Absorbing all of that, the skeptic inside of me instantly starts thinking back to the various teams and engineers I’ve worked with over the years. That senior network architect with 20 years of experience, can’t possibly be bothered with ops issues, right? When outages occur, engineers leave companies or the overall amount of ops work outweighs the cycles of the engineers, doesn’t automation take a back seat? How could this possibly translate to the real world of average enterprises?
The short answers: This paradigm shift requires full company buy-in ($$). Teams need to be properly structured and staffed to avoid treating automation as a second class citizen ($$). Finding truly qualified NREs is hard ($$).
Disconnect Between Ops And Architecture
Far too often, I’ve seen architecture teams fully isolate themselves from ops. Whether its reporting to separate management areas of technology or hiring dedicated engineers/analysts in a liaison role between ops and architecture, efforts to create silos around architecture teams are common. It is also very clear why these divisions exist: operations and monitoring are often an afterthought and nothing about them is sexy. Architects have usually done their time in ops earlier in their careers and want nothing to do with it anymore. While I understand the argument for the need of these silos in large organizations, the outcome is often the same. Architecture teams become out of touch with how their designs and decisions affect the supportability of networks. In the landscape of increasing demand to treat your network devices as cattle instead of pets, it is impossible to make informed design decisions without a constant view into what type of work comes into ops and how it is dealt with. The idea of a one-time operational acceptance made by ops teams in response to supporting a new project or environment handed to them by the architects, seems about as useful as that Visio diagram of your network you made a year ago. Operational acceptance and fault tolerant testing must be a constant ongoing exercise, that does not involve one team throwing something over the fence and never dealing with it again.
The New Network Architect Role?
With the rift between ops and architecture widening, will the NRE role start overtaking the traditional network architect in large enterprises? I’ll err on the side of caution and say that it is too early to tell. To reach an expert level in the network engineering field takes decades and requires ongoing learning. Acquiring expert level understanding of application development takes decades and requires ongoing learning. Add all those years up and you’re left with a very small group of people today, that probably focused on one area or another at a time.

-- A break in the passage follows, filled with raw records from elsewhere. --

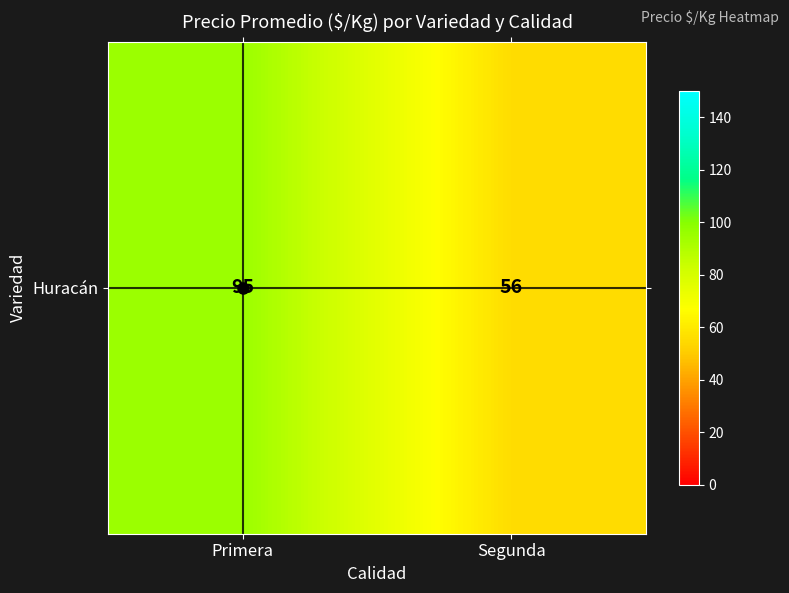

What is the difference between the values at Segunda and Primera?

39.8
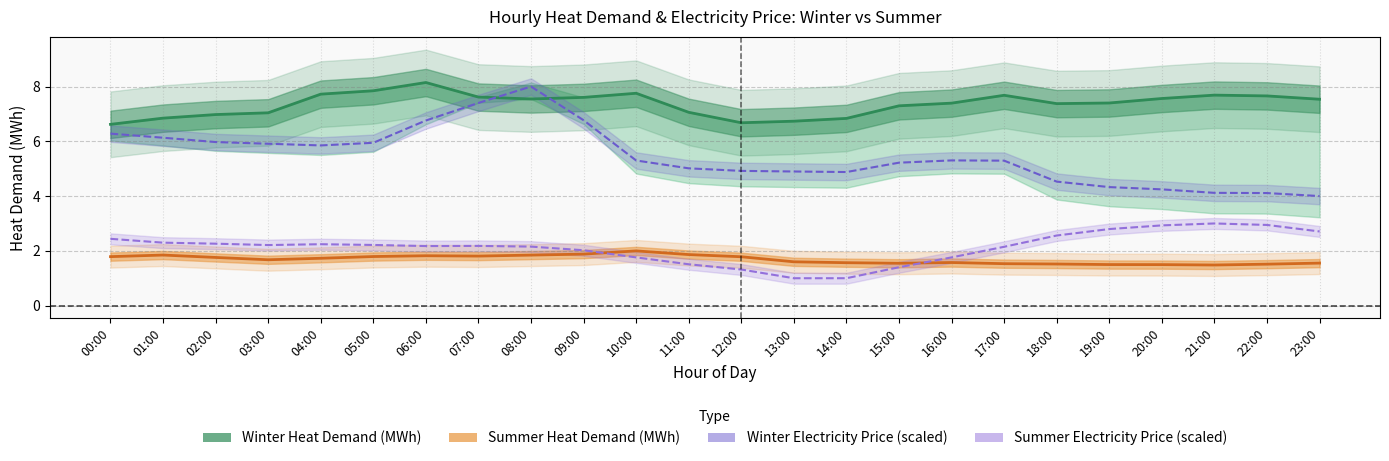

How many values in the Summer Electricity Price (scaled) series exceed 2?

17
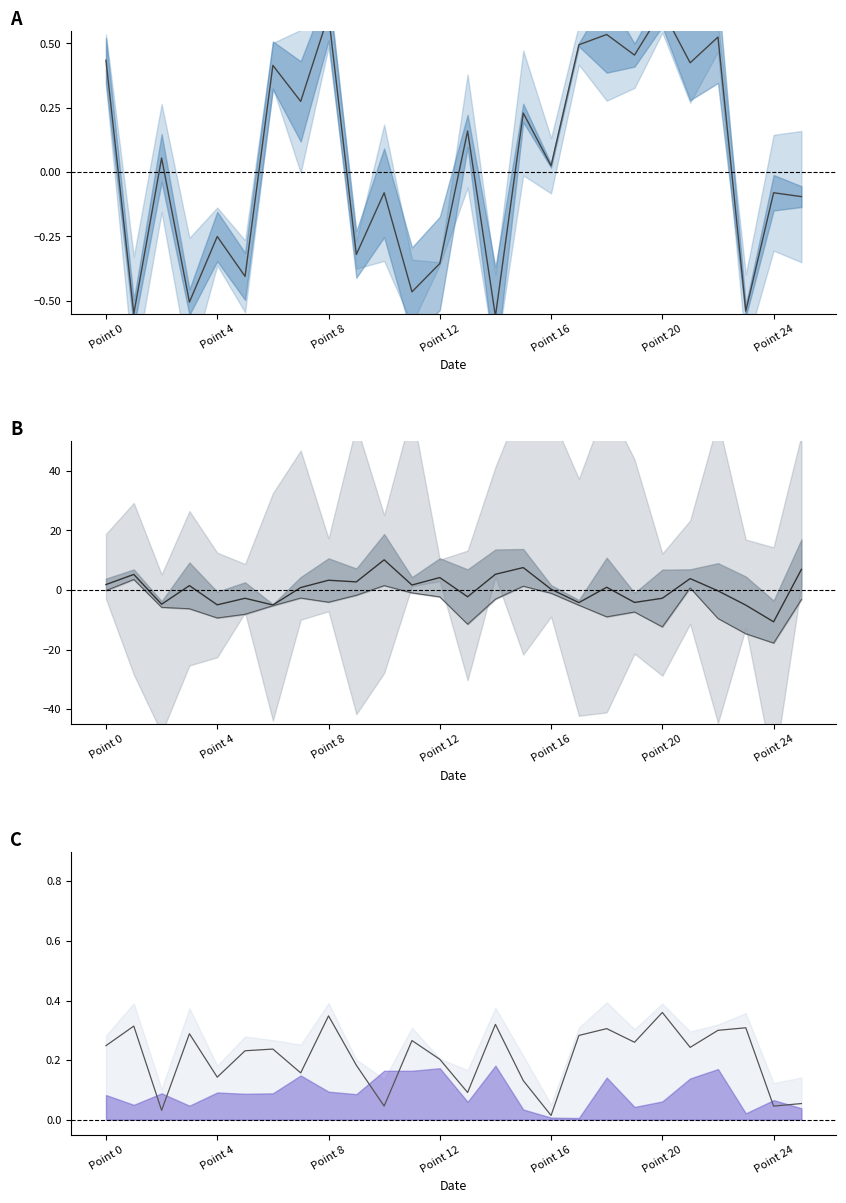

Is this an area chart (filled region under the line)?

No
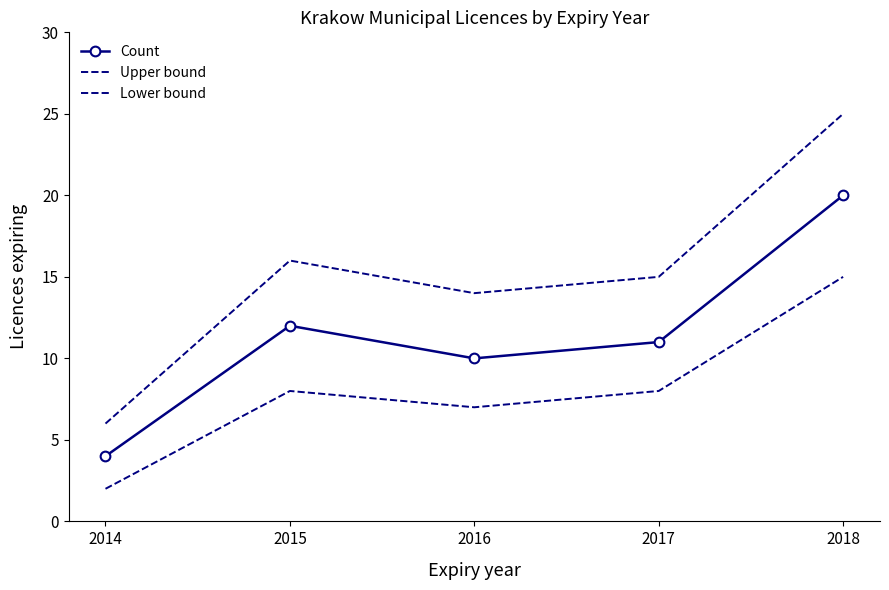

What is the difference between the second highest and minimum values in the Lower bound series?

6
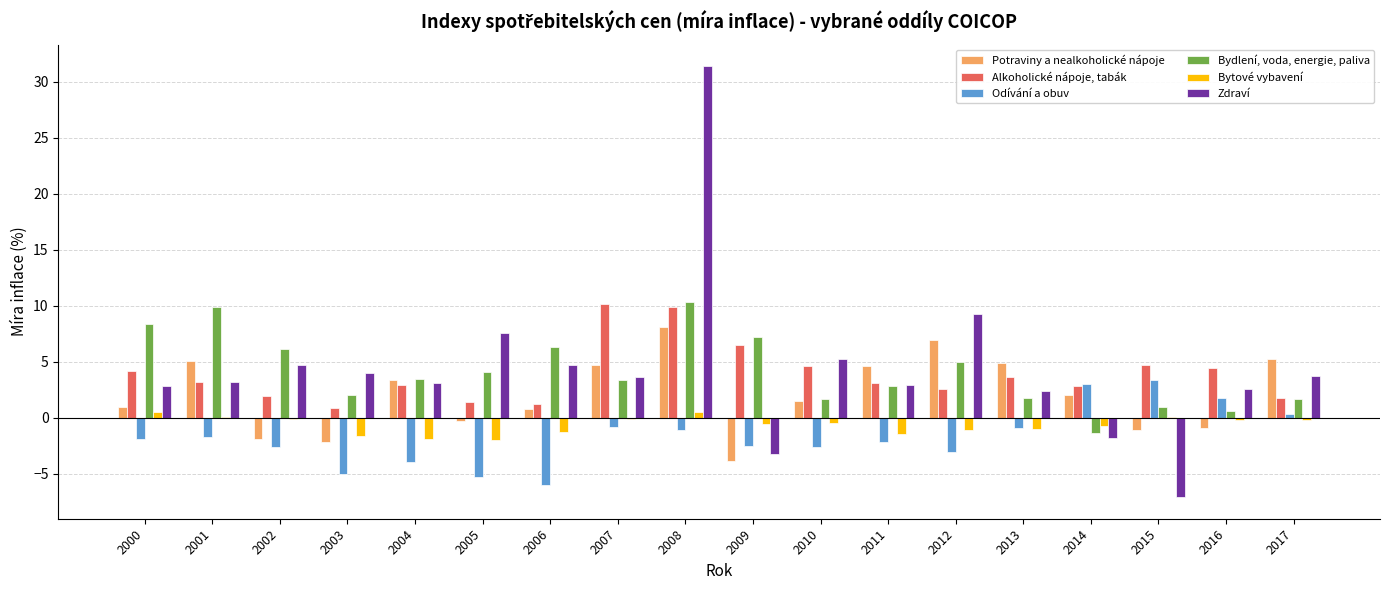

How many positive values does the Potraviny a nealkoholické nápoje series have?

12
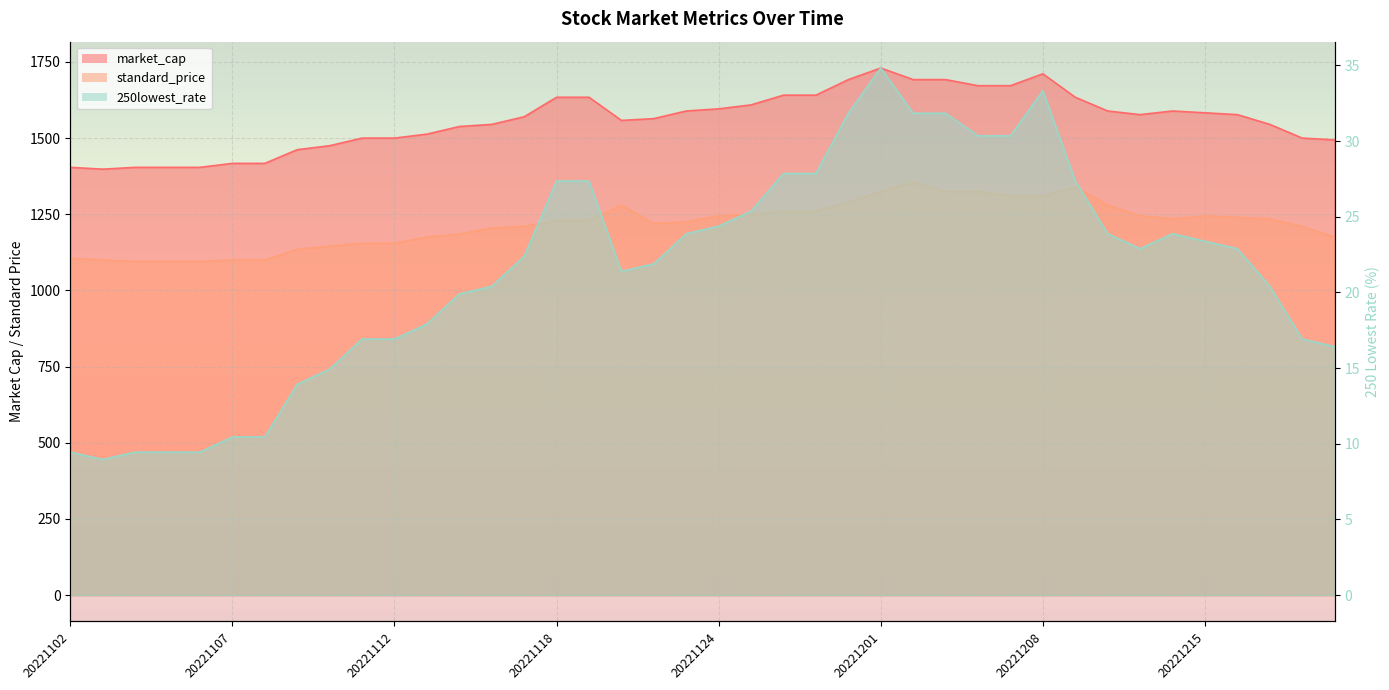

Rank the series by their maximum value, from highest to lowest.

market_cap, standard_price, 250lowest_rate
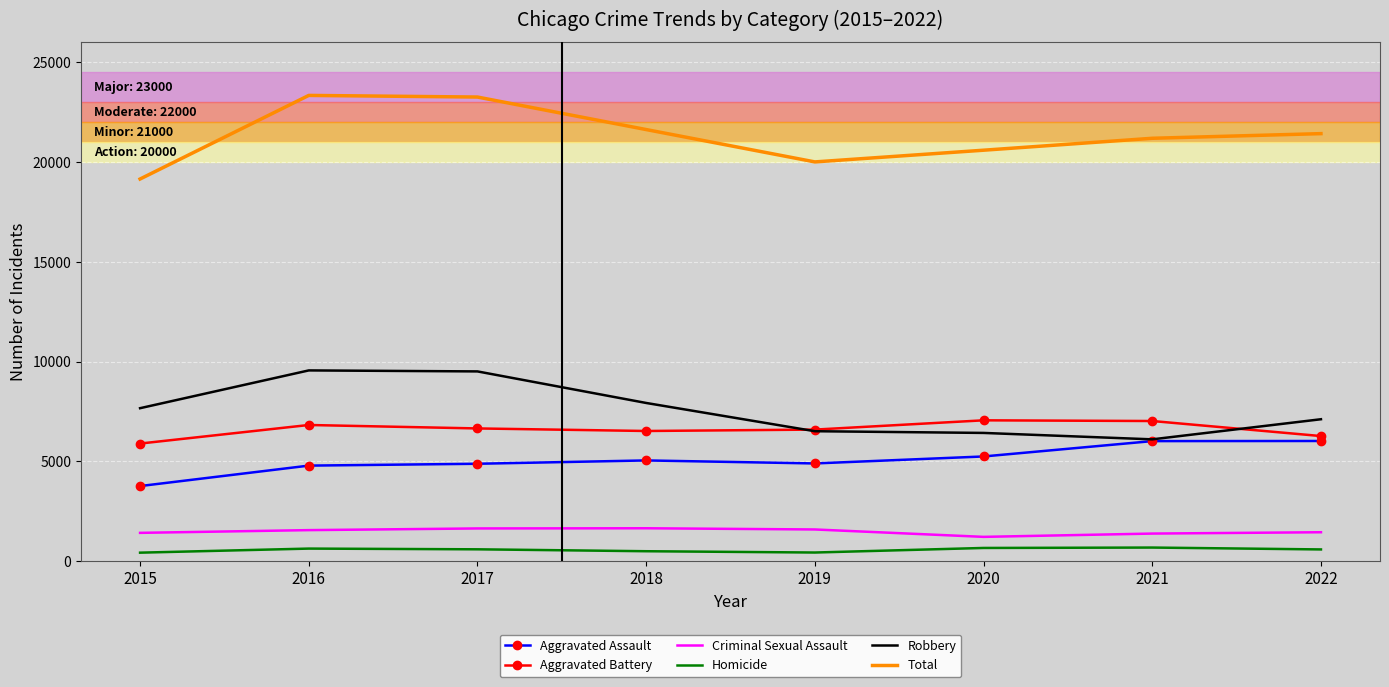

Which category has the lowest value in the Total series?

2015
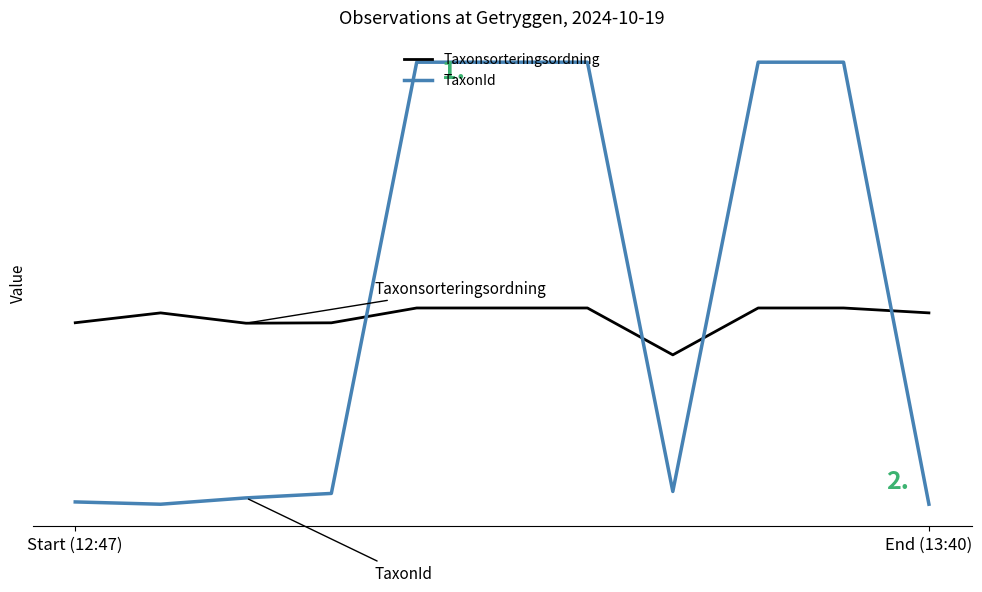

Does the chart have visible grid lines?

No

Looking to the future, as the necessity of automation systems and concepts continues to grow in networking (and it should), we will see more of these people and roles surface. One thing is certain though, the days of designing networks without heavy consideration about how those networks will be operated and monitored on a daily basis are numbered. Today’s architects deciding between vendor X and vendor Y for a new environment, will shift their thinking to deciding things like build vs buy for that same design. If we’re to believe that the rise of demand for open source and programmable systems in networking will continue, the need for this role will undoubtedly increase, as engineers begin focus on both network design and programmability as a whole.